Task prompt: The text below describes benchers. List every body it names as one whose senior member can be a bencher.

A bencher or Master of the Bench is a senior member of an Inn of Court in England and Wales or the Inns of Court in Northern Ireland, or the Honorable Society of King's Inns in Ireland. Benchers hold office for life once elected. A bencher can be elected while still a barrister (usually, but not always, King's Counsel in the UK or Senior Counsel in Ireland), in recognition of the contribution that the barrister has made to the life of the Inn or to the law. Others become benchers as a matter of course when appointed as a High Court judge. The Inn may elect non-members as honorary benchers - for example, distinguished judges and lawyers from other countries, eminent non-lawyers or (in the English Inns) members of the British royal family, who become known as "Royal Benchers" once elected.

One member of each Inn is the Treasurer, a position which is held for one year only. While succession to the post of Treasurer was once dependent purely on seniority (or auncienty), this is no longer the case. The Treasurer is now elected. Two Readers are also elected each year.

Input data:

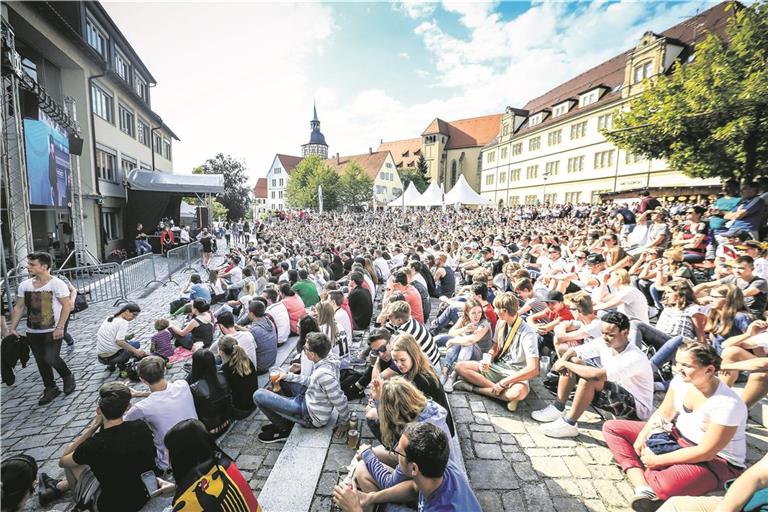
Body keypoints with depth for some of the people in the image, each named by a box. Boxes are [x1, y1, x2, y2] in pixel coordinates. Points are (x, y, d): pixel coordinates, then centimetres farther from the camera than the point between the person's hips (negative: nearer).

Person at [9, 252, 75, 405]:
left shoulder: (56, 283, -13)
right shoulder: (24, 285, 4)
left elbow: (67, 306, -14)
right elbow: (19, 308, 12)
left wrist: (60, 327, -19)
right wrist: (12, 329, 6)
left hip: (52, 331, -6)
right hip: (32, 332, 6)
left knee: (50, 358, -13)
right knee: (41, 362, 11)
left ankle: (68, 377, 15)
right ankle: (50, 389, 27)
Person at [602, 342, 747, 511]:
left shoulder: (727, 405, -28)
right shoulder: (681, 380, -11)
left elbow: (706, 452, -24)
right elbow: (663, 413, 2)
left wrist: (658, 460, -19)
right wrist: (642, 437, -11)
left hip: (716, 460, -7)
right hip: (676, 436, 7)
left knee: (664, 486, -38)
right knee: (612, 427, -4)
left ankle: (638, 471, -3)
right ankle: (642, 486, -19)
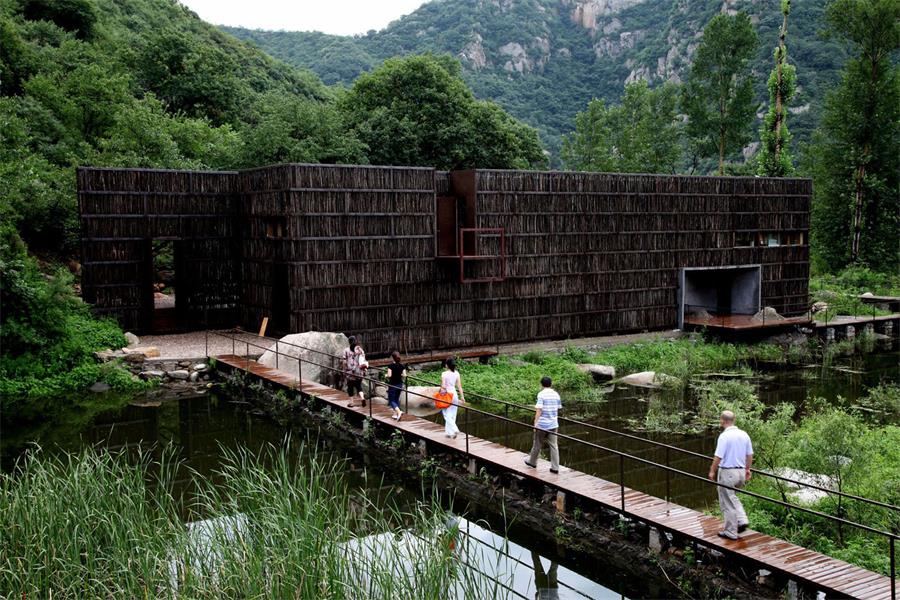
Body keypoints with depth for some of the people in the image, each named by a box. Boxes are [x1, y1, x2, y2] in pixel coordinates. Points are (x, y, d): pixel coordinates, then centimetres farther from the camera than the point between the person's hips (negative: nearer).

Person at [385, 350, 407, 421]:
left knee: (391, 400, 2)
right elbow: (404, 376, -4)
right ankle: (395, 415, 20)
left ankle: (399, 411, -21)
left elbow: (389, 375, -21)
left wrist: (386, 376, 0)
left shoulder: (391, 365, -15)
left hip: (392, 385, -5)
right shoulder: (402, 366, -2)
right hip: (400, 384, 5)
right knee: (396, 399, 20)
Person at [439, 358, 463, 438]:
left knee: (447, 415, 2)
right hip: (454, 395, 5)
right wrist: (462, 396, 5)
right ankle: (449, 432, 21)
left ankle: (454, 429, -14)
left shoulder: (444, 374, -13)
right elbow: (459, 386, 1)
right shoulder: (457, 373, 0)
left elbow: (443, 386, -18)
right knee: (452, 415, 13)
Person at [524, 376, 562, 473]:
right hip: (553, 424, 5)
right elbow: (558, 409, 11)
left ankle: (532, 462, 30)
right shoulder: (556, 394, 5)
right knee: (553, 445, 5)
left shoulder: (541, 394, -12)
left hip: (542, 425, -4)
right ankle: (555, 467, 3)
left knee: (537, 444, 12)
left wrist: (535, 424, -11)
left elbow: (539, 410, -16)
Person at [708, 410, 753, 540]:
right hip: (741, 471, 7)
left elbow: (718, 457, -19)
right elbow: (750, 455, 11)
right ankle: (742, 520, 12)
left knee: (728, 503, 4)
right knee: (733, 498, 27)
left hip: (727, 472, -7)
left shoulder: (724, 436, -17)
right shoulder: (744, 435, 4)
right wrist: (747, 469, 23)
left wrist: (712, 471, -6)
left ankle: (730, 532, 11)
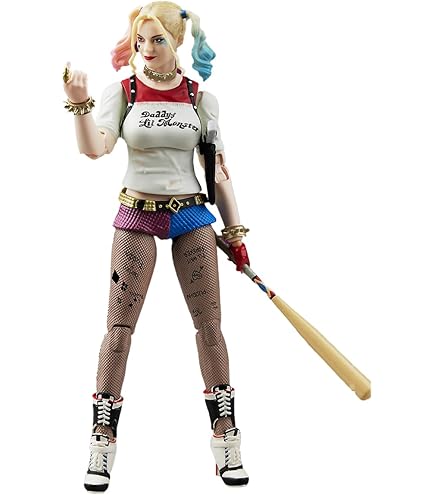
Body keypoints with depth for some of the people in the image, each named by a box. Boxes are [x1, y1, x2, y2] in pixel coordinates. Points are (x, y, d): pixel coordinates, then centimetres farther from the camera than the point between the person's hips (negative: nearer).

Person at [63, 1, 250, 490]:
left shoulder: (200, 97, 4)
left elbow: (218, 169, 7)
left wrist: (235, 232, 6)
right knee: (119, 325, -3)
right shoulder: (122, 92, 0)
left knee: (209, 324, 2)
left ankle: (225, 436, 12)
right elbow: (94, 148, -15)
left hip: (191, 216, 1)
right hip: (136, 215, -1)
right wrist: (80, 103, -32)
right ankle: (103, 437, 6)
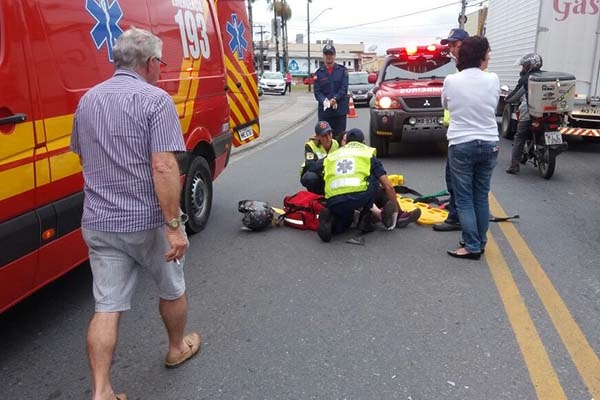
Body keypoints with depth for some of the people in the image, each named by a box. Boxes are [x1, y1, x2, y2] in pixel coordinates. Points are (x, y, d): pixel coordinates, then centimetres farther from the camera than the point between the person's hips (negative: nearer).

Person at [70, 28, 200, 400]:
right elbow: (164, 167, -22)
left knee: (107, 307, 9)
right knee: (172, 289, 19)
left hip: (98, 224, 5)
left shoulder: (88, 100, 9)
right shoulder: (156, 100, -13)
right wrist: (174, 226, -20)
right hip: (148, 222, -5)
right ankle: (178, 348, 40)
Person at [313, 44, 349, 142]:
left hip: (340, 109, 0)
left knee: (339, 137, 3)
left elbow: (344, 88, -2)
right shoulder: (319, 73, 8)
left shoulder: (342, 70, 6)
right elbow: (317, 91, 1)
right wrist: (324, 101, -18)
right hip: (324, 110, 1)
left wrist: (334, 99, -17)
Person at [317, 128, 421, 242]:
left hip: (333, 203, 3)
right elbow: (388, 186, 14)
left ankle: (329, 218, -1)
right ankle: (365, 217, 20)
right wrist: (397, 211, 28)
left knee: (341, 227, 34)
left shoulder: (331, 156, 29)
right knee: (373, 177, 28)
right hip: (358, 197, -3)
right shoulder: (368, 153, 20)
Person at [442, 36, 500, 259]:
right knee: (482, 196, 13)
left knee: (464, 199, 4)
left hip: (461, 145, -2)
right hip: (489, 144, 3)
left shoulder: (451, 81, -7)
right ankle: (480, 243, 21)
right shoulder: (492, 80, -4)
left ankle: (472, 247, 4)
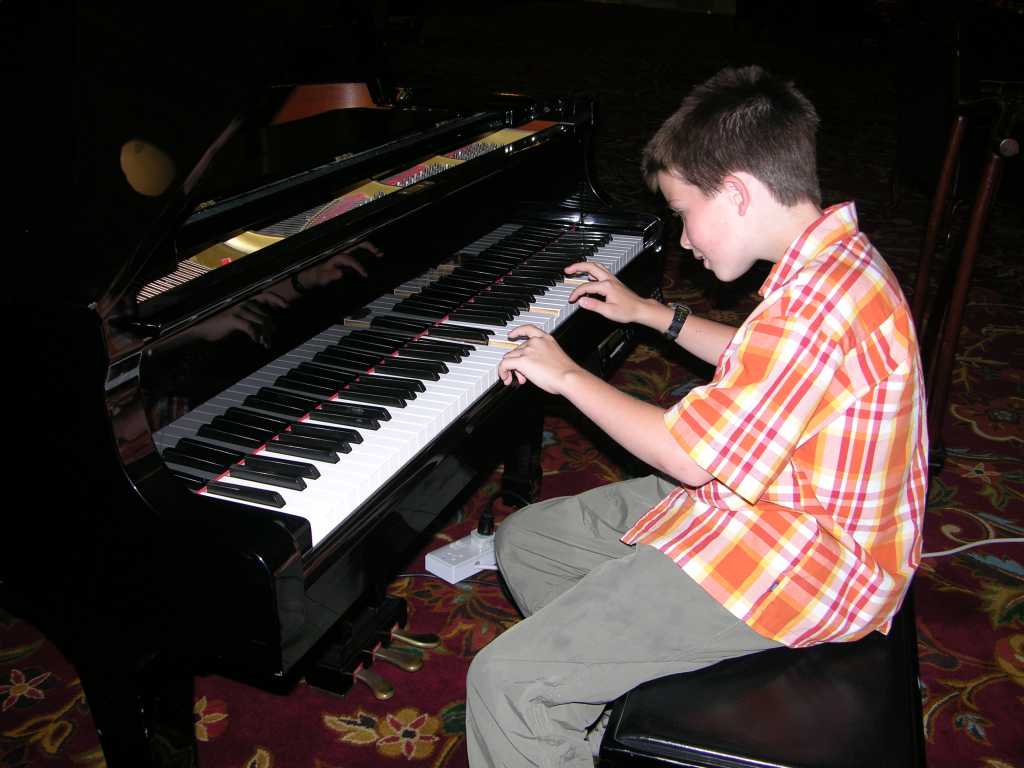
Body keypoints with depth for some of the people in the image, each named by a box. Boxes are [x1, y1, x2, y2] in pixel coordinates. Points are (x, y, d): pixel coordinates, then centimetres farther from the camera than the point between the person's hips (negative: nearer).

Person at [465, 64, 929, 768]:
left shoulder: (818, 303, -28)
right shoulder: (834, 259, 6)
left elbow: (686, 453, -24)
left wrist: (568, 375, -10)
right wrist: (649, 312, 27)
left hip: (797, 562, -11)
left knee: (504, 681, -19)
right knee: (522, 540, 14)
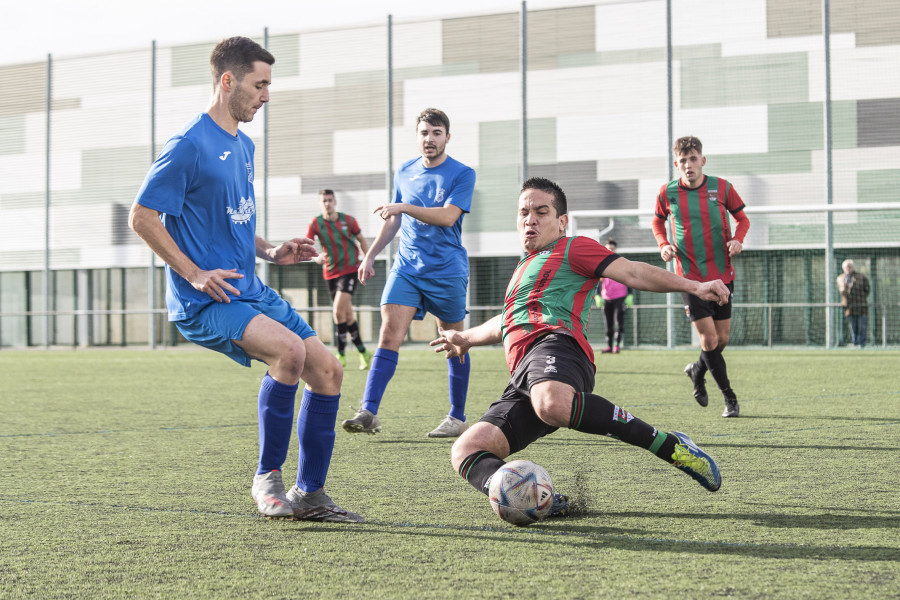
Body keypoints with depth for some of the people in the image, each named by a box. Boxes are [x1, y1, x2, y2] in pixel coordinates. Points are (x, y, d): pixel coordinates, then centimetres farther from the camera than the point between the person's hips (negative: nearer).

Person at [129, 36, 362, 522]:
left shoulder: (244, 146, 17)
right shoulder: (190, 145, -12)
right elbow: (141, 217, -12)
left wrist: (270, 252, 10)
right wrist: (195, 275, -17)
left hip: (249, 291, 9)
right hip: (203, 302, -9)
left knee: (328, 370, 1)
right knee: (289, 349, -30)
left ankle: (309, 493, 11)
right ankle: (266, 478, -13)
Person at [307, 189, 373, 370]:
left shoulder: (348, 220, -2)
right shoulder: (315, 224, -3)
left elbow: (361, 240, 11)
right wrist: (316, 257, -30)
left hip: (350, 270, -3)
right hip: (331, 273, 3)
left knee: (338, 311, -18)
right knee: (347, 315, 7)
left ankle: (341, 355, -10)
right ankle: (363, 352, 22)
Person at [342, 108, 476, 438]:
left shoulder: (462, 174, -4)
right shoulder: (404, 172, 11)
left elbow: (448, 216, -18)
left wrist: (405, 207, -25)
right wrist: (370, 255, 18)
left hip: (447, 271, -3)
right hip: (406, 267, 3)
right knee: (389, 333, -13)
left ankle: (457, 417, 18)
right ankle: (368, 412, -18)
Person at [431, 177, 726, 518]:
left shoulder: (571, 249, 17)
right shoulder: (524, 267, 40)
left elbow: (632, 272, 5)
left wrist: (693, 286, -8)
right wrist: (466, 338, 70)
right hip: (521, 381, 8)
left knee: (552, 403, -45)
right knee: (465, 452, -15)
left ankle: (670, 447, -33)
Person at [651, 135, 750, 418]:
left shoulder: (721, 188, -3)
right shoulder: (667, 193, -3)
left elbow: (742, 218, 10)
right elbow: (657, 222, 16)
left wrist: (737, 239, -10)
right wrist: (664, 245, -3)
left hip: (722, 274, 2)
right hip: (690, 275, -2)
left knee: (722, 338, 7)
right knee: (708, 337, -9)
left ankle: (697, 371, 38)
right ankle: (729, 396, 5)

Written response:
- An Inn of Court in England and Wales
- The Inns of Court in Northern Ireland
- The Honorable Society of King's Inns in Ireland